Louis Vuitton wenst de arbeidsovereenkomst met drie verkoopsters, waaronder G*, te beëindigen.

2.5

Bij beschikking van 7 oktober 2016 heeft de Directeur van de Directie Arbeid en Onderzoek de toestemming tot beëindiging van de arbeidsovereenkomst met G* geweigerd. De Directeur overwoog daartoe:

dat de aangevoerde reden van de ontslagaanvrage inhoudt, bedrijfseconomische redenen met name afname bedrijvigheid, dat de werkgever niet heeft kunnen aantonen dat hij in een zwakke financiële positie verkeert en dat die positie met zich meebrengt dat het ontslag van de werkneemster noodzakelijk is en dat een tijdelijke overbrugging van de moeilijkheden niet mogelijk is, dat het opmerkelijk is dat een bedrijf dat in een financieel zwakke positie verkeert, overgaat tot het uitkeren van dividend aan haar aandeelhouders, dat de selectiecriteria die de werkgever heeft gebruikt om de werkneemster voort te dragen voor ontslag niet voldoende overtuigend is, dat aan de hand van de overgelegde stukken niet voldoende aannemelijk is gemaakt dat van de werkgever in het onderhavige geval niet kan worden gevergd om het dienstverband met de werknemer te laten voortduren.
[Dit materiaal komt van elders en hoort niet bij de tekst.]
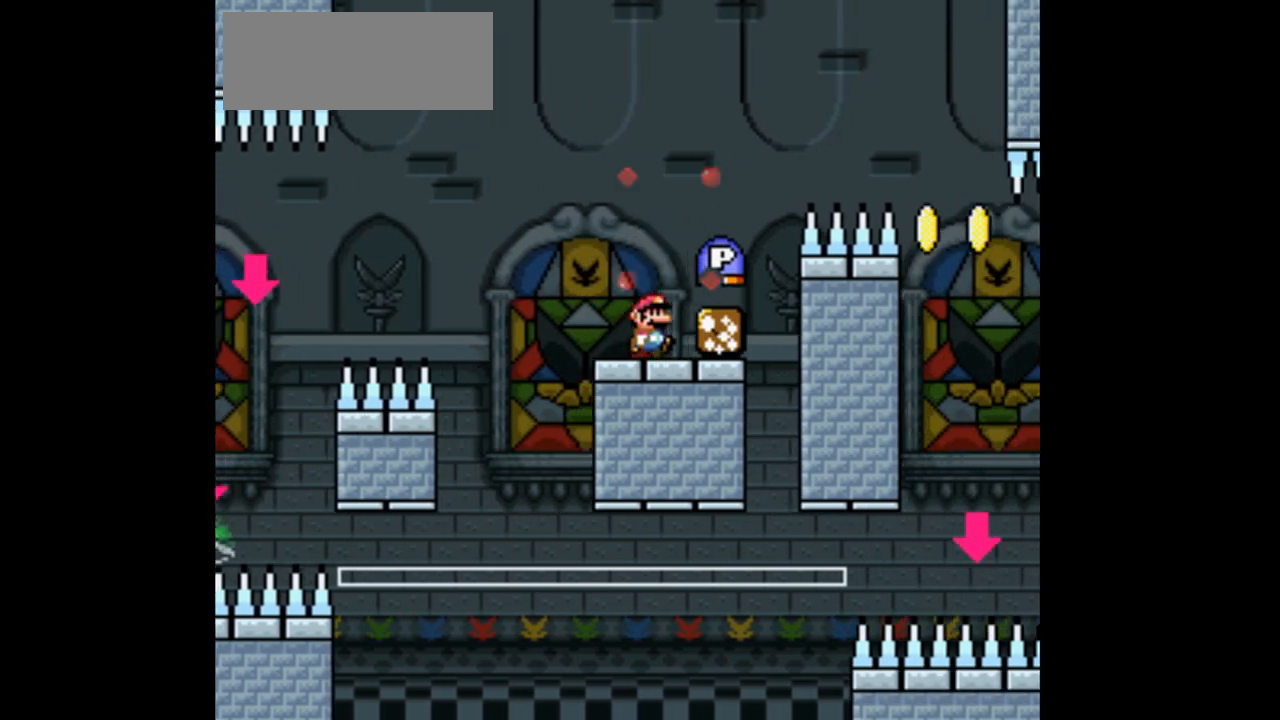
Gameplay with a controller (Nintendo layout); each line is a JSON object with the inputs held at the frame after it. "events" lists button and stick changes between this image and that frame as [ms after this image, input, new state], when the widget could be followed in between. Not read: L3 R3.
{"buttons": ["Y"], "events": [[367, "DPAD_RIGHT", "down"], [500, "DPAD_RIGHT", "up"]]}
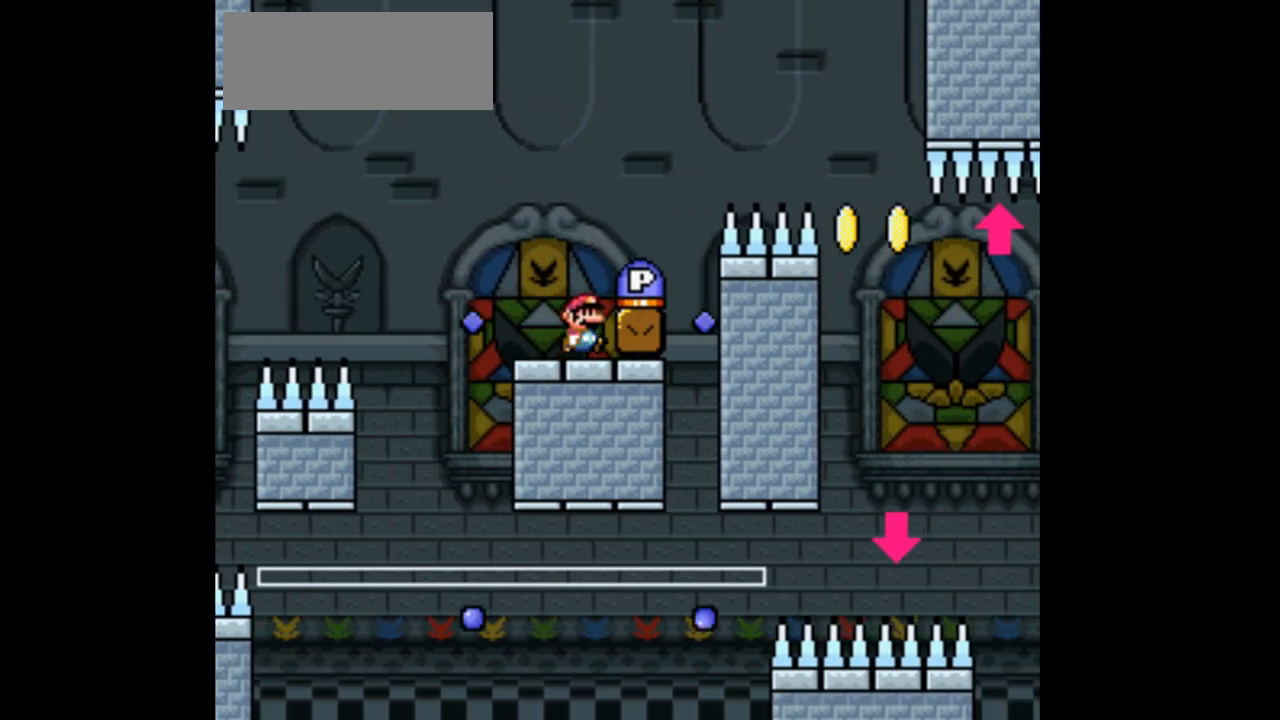
{"buttons": ["Y", "DPAD_RIGHT"], "events": [[267, "B", "down"], [400, "B", "up"], [467, "DPAD_RIGHT", "down"]]}
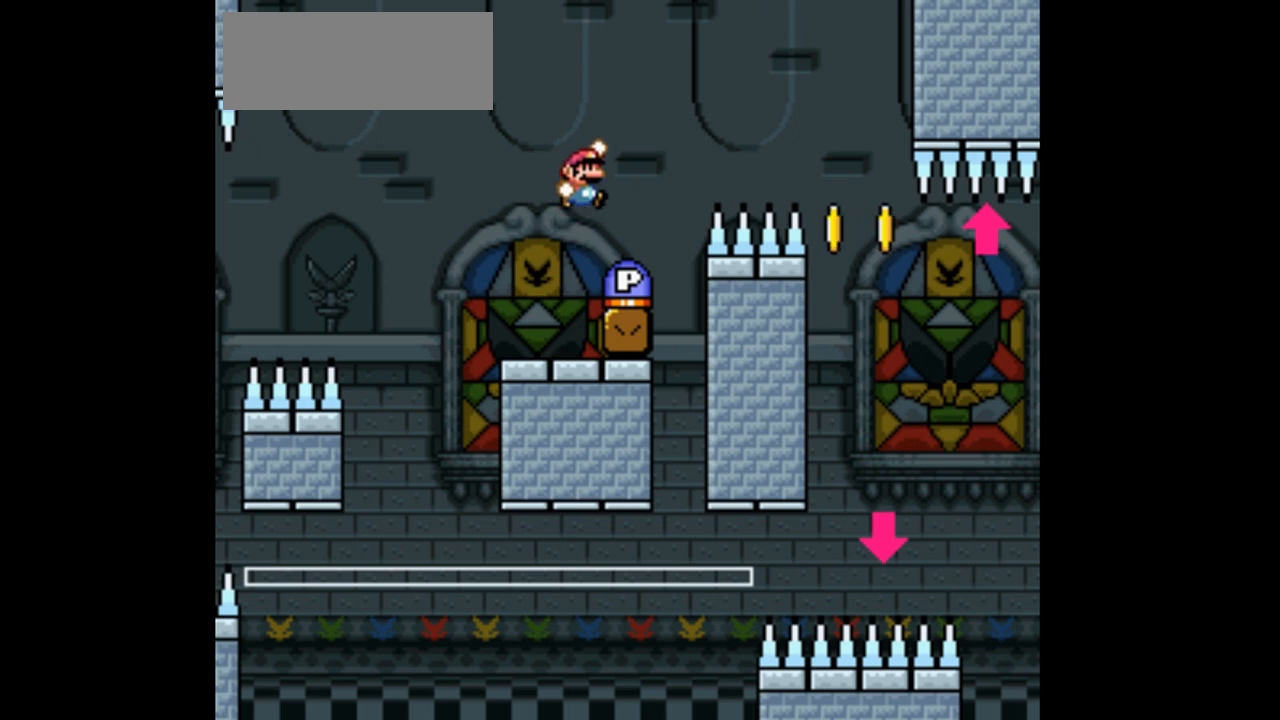
{"buttons": ["Y"], "events": [[67, "DPAD_RIGHT", "up"]]}
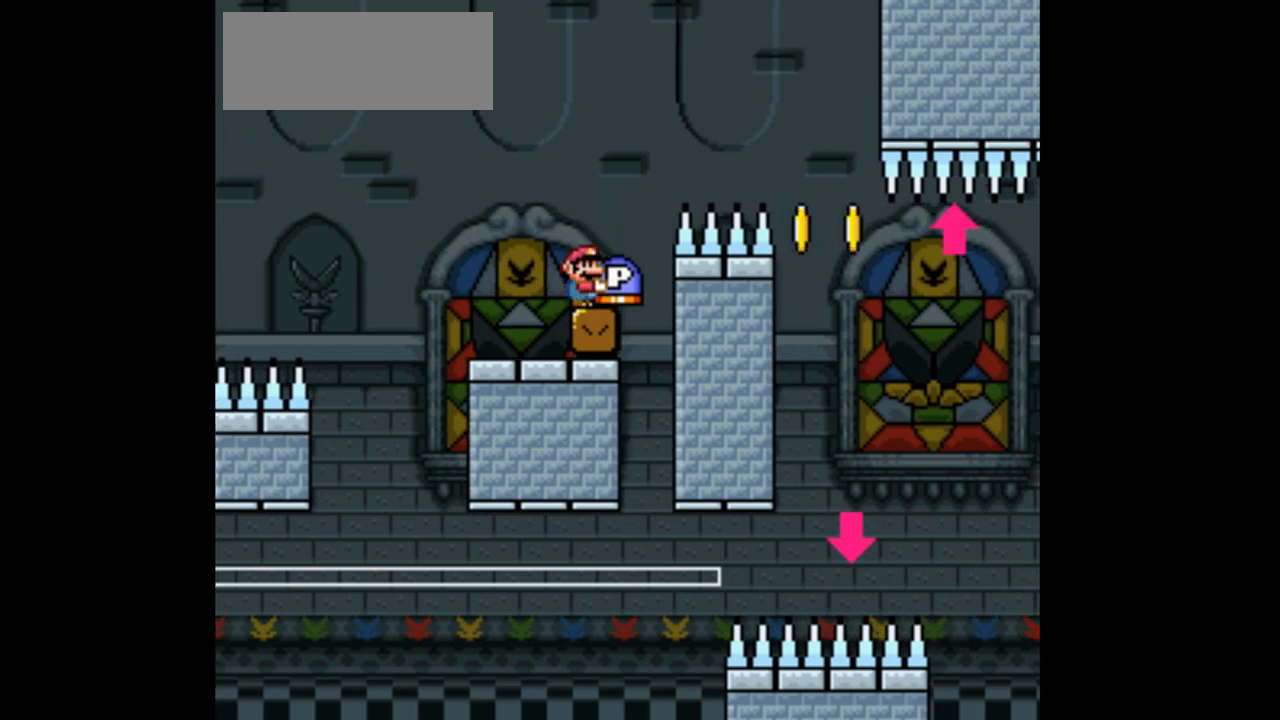
{"buttons": ["Y", "DPAD_LEFT"], "events": [[200, "DPAD_RIGHT", "down"], [300, "DPAD_RIGHT", "up"], [500, "DPAD_LEFT", "down"]]}
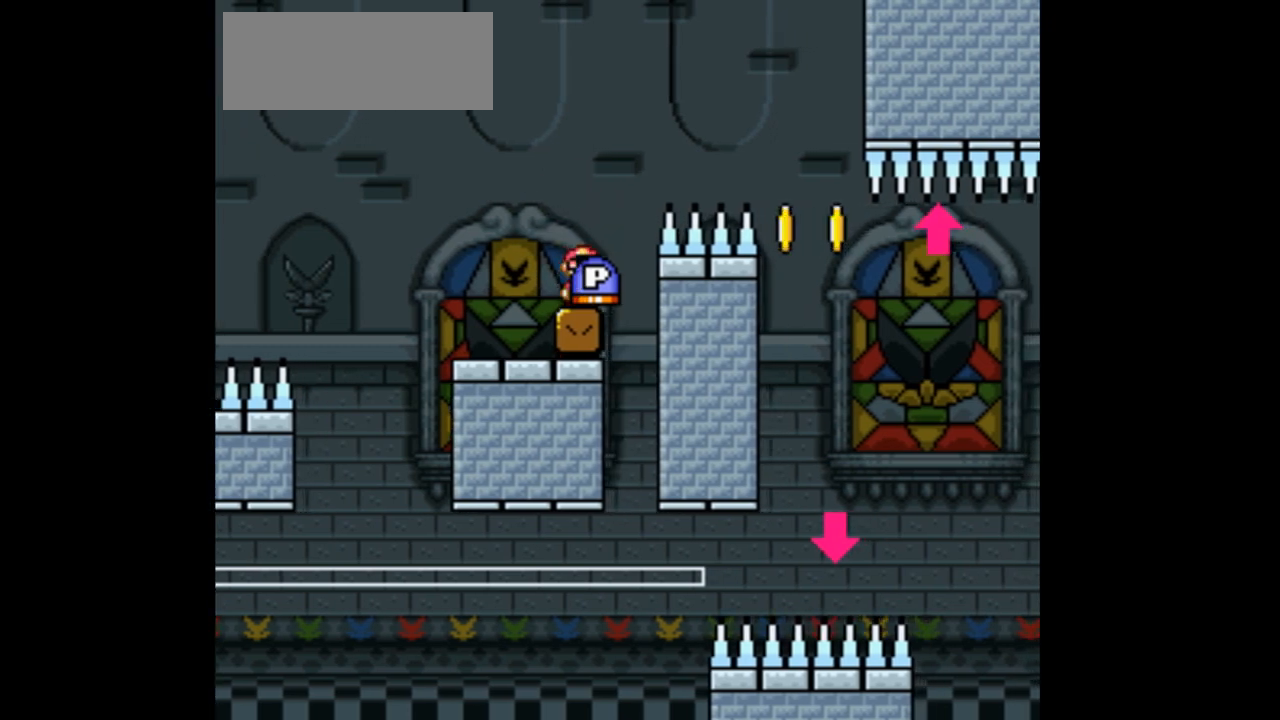
{"buttons": [], "events": [[67, "DPAD_LEFT", "up"], [333, "Y", "up"]]}
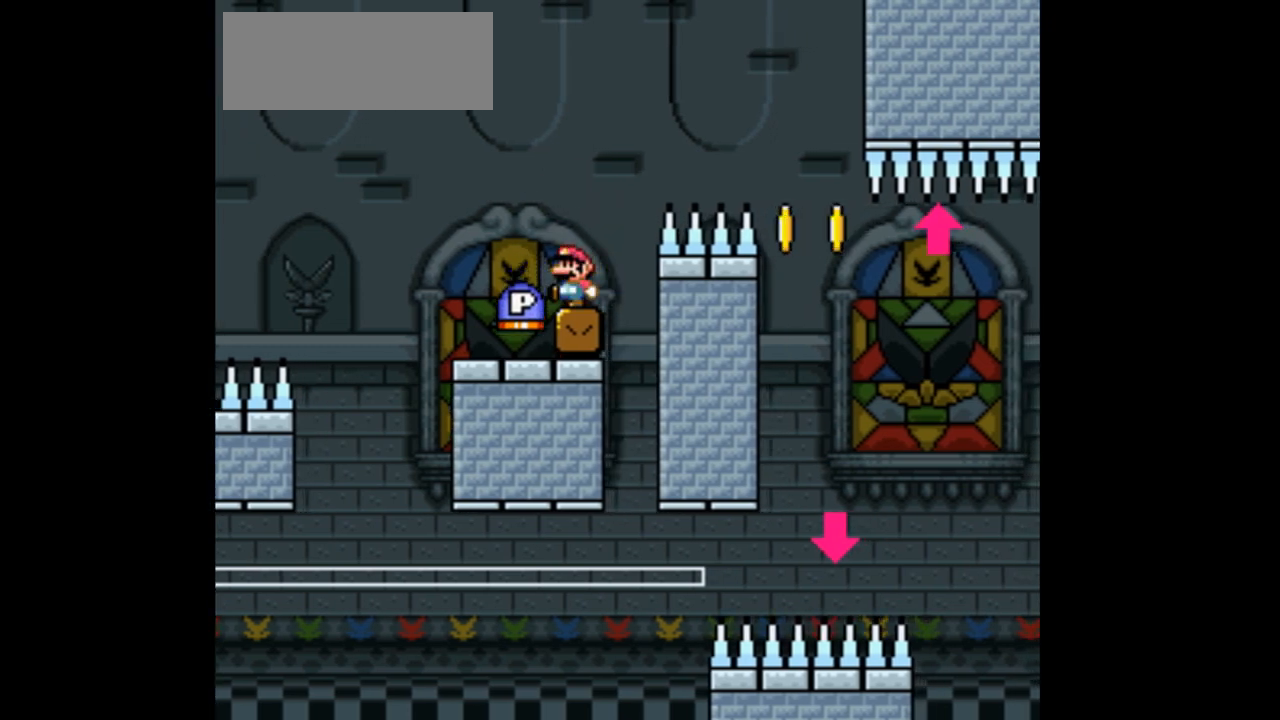
{"buttons": ["R1"], "events": [[100, "DPAD_RIGHT", "down"], [167, "DPAD_RIGHT", "up"], [333, "R1", "down"]]}
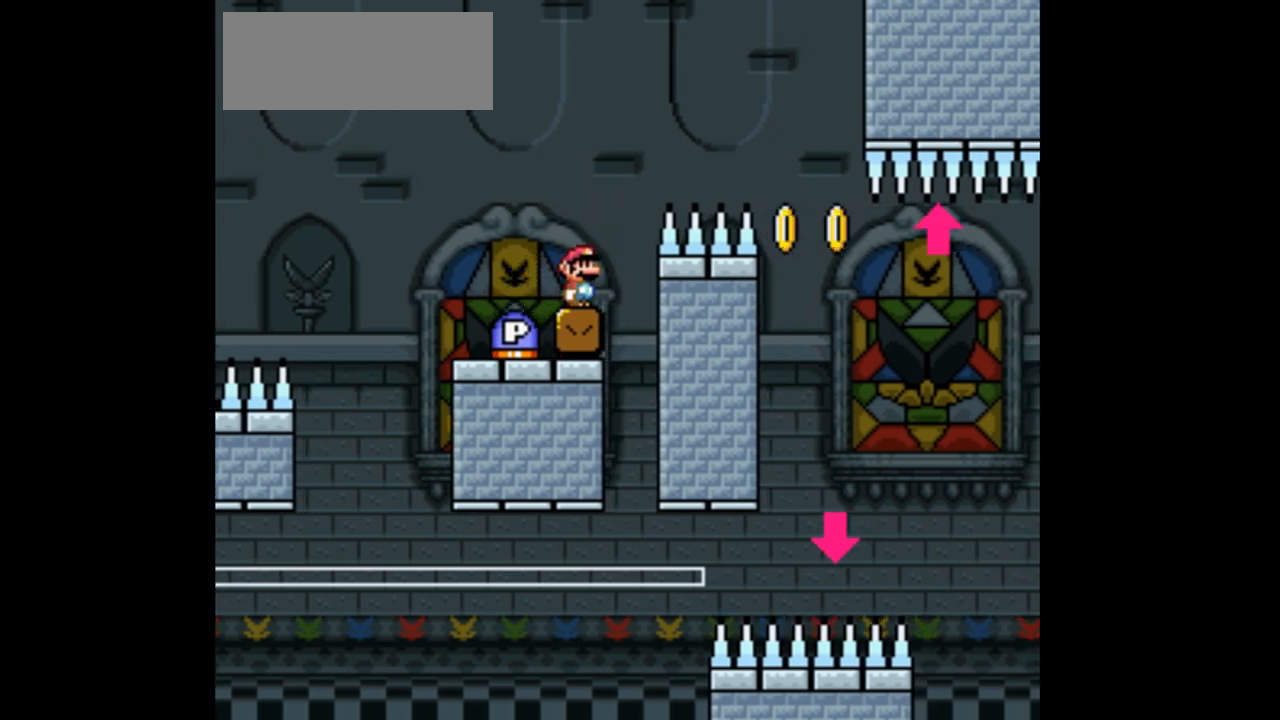
{"buttons": ["R1"], "events": []}
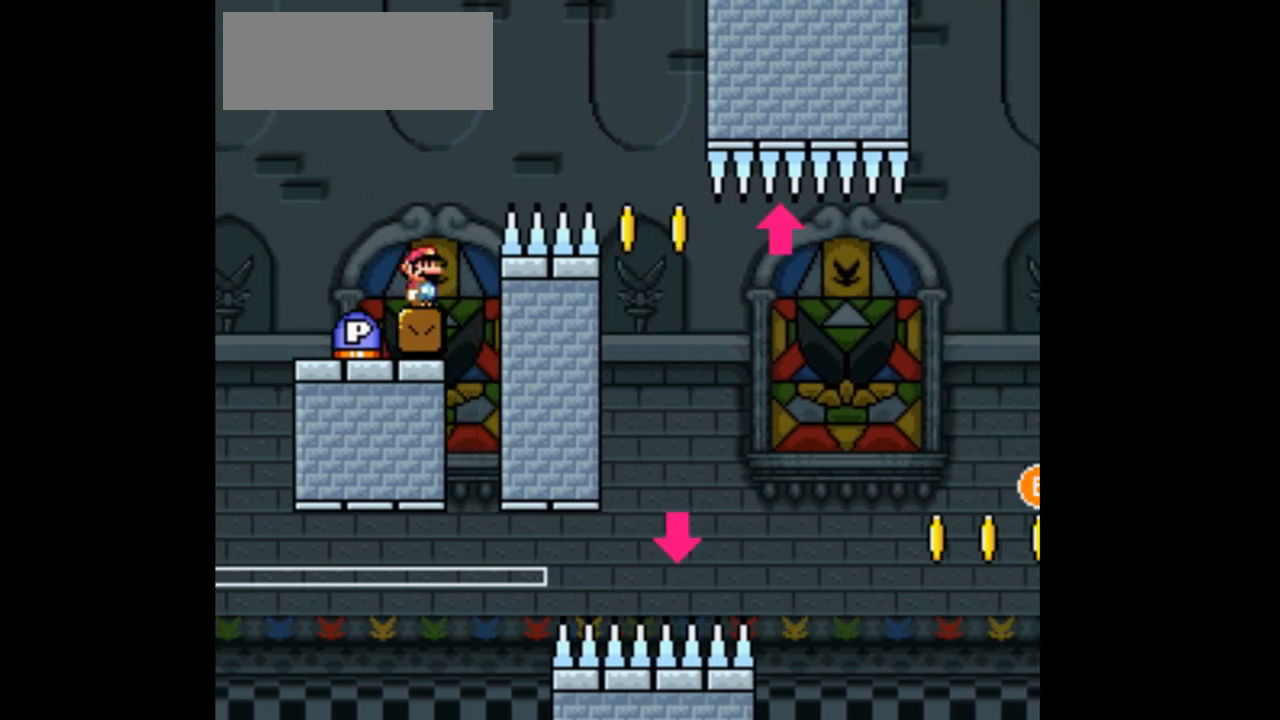
{"buttons": ["Y"], "events": [[300, "R1", "up"], [500, "Y", "down"]]}
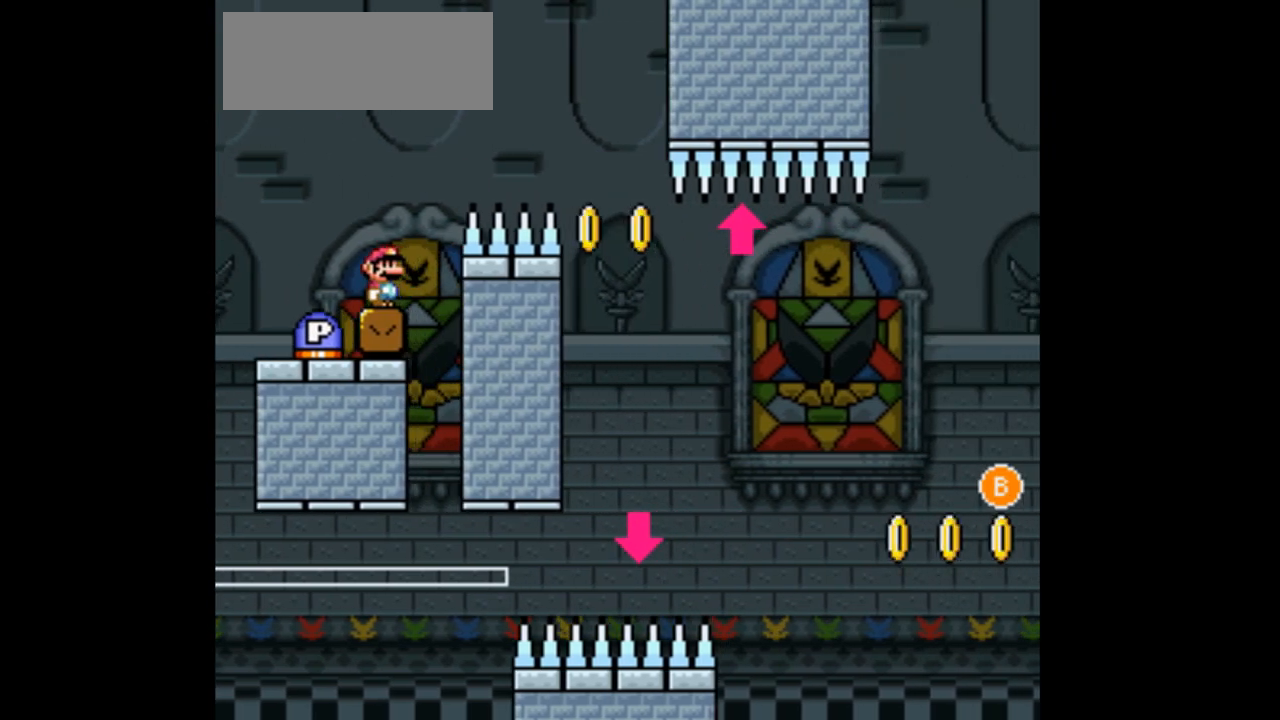
{"buttons": ["Y", "DPAD_RIGHT"], "events": [[67, "DPAD_LEFT", "down"], [333, "DPAD_LEFT", "up"], [400, "DPAD_RIGHT", "down"]]}
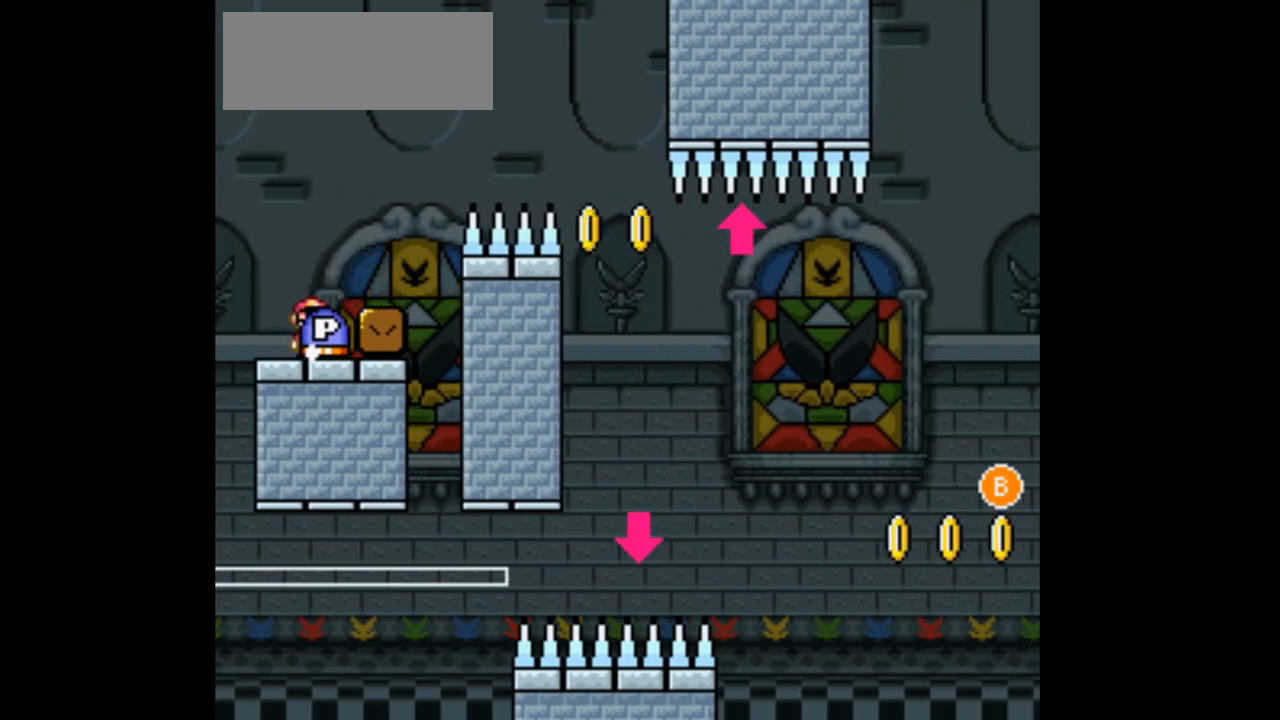
{"buttons": ["Y"], "events": [[33, "DPAD_RIGHT", "up"], [167, "DPAD_LEFT", "down"], [300, "DPAD_LEFT", "up"]]}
3 HET VERZOEK EN HET VERWEER

3.1

Louis Vuitton verzoekt het gerecht om de arbeidsovereenkomst met G* met onmiddellijke ingang te ontbinden op grond van gewichtige redenen, onder toekenning van een billijke vergoeding, met compensatie van de proceskosten.

3.2

Louis Vuitton grondt het verzoek, samengevat, erop dat bedrijfseconomische omstandigheden noodzakelijk maken om op de kosten te besparen en daarom de arbeidsovereenkomst met drie werknemers, waaronder G*, die het verst achterblijven bij hun omzetdoelstelling moet worden beëindigd.

3.3

G* voert gemotiveerd verweer dat voor zover voor de beslissing van belang hieronder zal worden besproken en vordert veroordeling van Louis Vuitton tot vergoeding van de proceskosten.